Gold gained 1.1 per cent whereas silver lost 2 per cent last week, as they closed at $2,035.7 and $22.94 per ounce, respectively.

Similar divergence in performance was seen in the domestic market too. Gold futures was up 0.8 per cent and silver futures declined 2.3 per cent – they ended at ₹62,345 (per 10 gram) and ₹70,479 (per kg) respectively.

MCX-Gold (₹62,345)

Gold futures (April contract) crossed above ₹62,000-mark last week. However, there are roadblocks ahead and it has been making lower highs and lower lows since January.

There is a barrier at ₹62,600, where 50-day moving average (DMA) and a trendline resistance coincide. Gold futures could fall off this level. In that case, it can decline to ₹60,800.

On the other hand, immediately above ₹62,600 is the resistance of ₹63,000. Gold futures should breach ₹63,000 for it to turn the trend bullish.

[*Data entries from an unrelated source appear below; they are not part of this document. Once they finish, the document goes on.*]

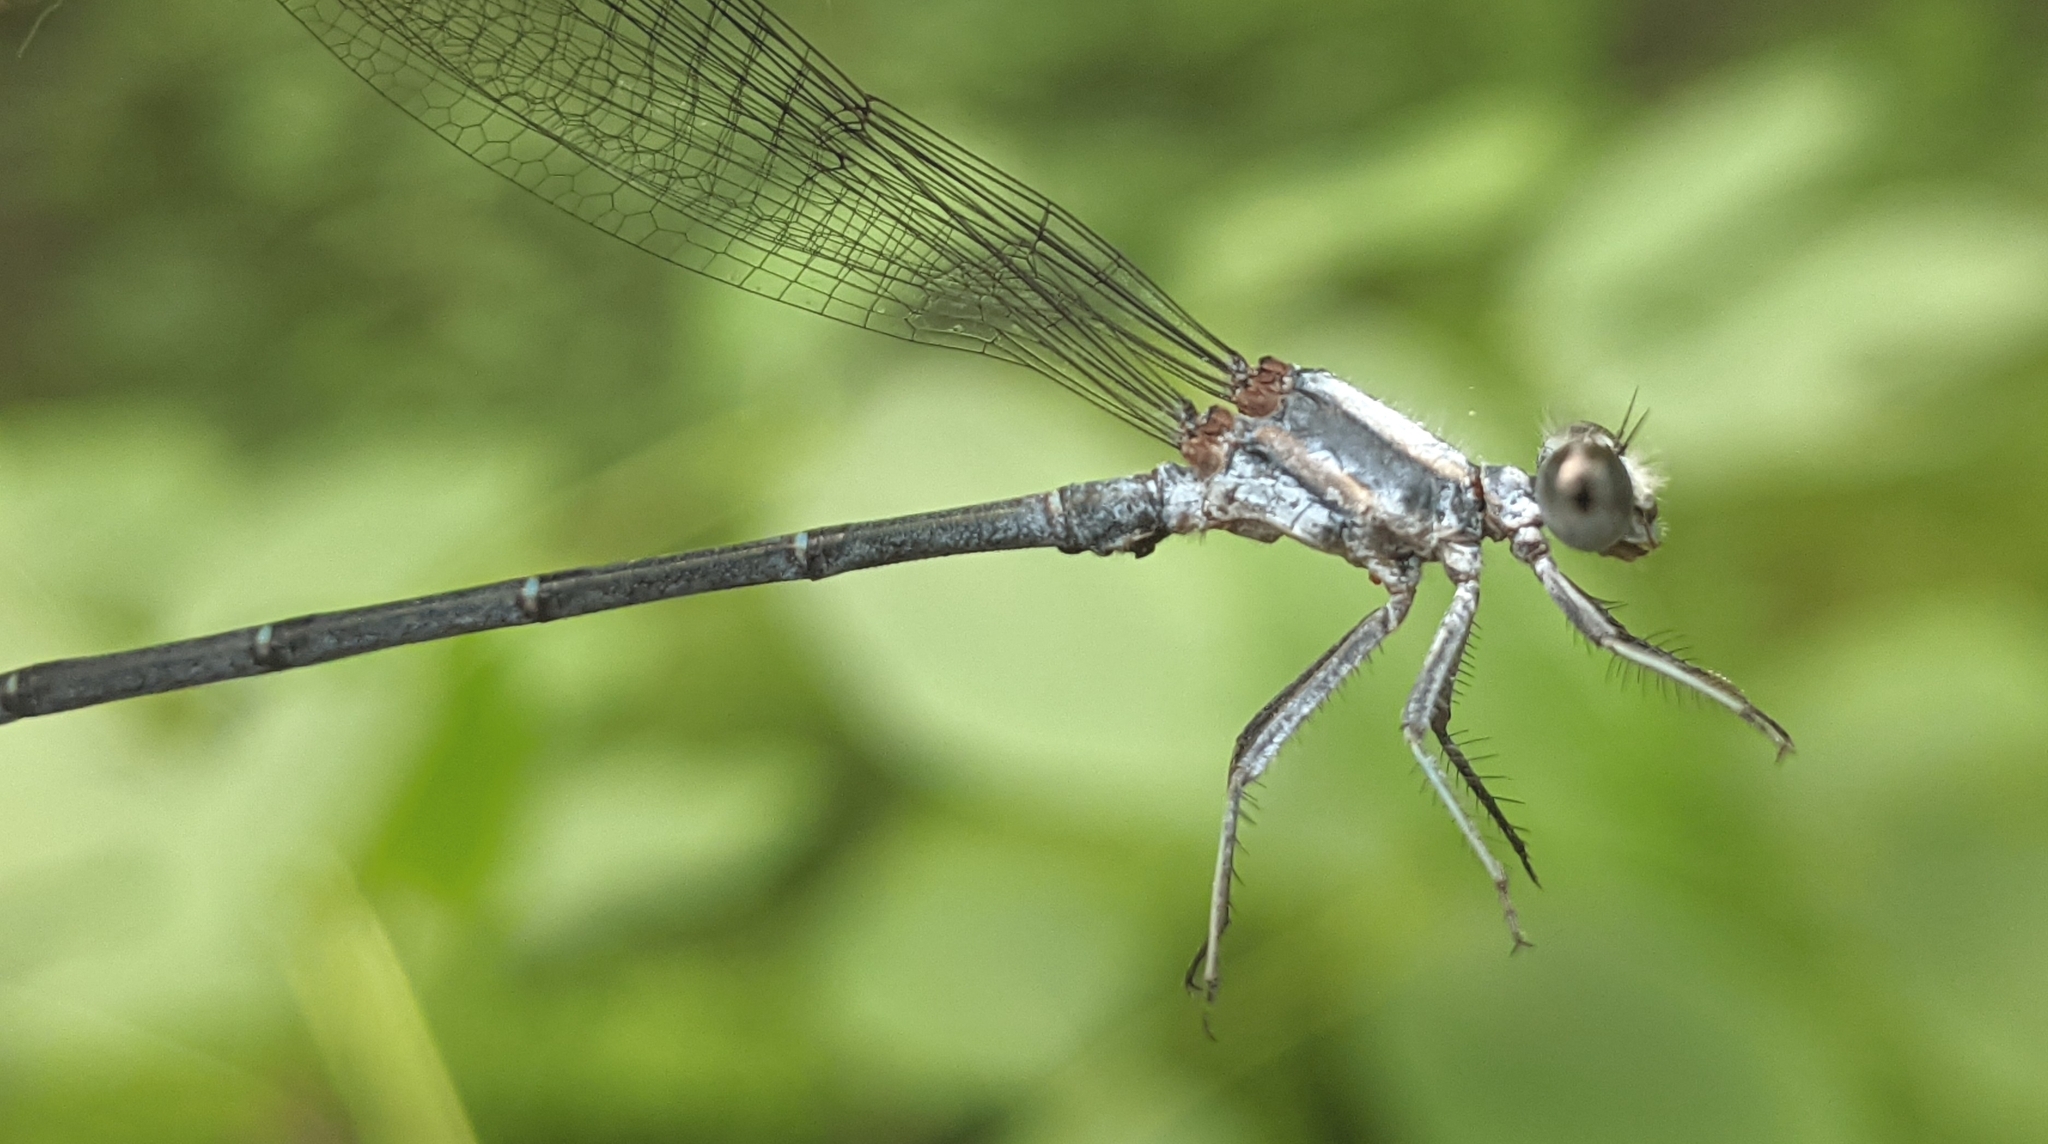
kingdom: Animalia
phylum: Arthropoda
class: Insecta
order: Odonata
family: Coenagrionidae
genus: Argia
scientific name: Argia moesta
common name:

Trade strategy: Traders can short gold futures when it rallies to ₹62,600. Place initial stop-loss at ₹63,200. When the contract falls below ₹61,500, alter the stop-loss to ₹62,200. Exit at ₹61,000.

MCX-Silver (₹70,479)

Silver futures (March series) fell through last week. While it marked a low of ₹69,795 on Friday, it reclaimed the ₹70,000-mark before the end of the session. Thus, the support at ₹70,000 remains valid.

The price action on the daily chart shows that the contract has been stuck within ₹70,000 and ₹73,000. That said, the movement within this range is showing some bearish bias.

So, even though silver futures is trading near the range-bottom, taking fresh longs can be risky. Moreover, a potential decline in gold futures can weigh on silver futures too.

If ₹70,000 support is decisively breached, silver futures can fall to ₹68,000 and to ₹66,500. But if it rallies past ₹73,000, there could be an upswing to the resistance band of ₹75,000-76,000.

Trade strategy: Go short if the support at ₹70,000 is taken out. Target and stop-loss can be ₹67,000 and ₹71,700 respectively.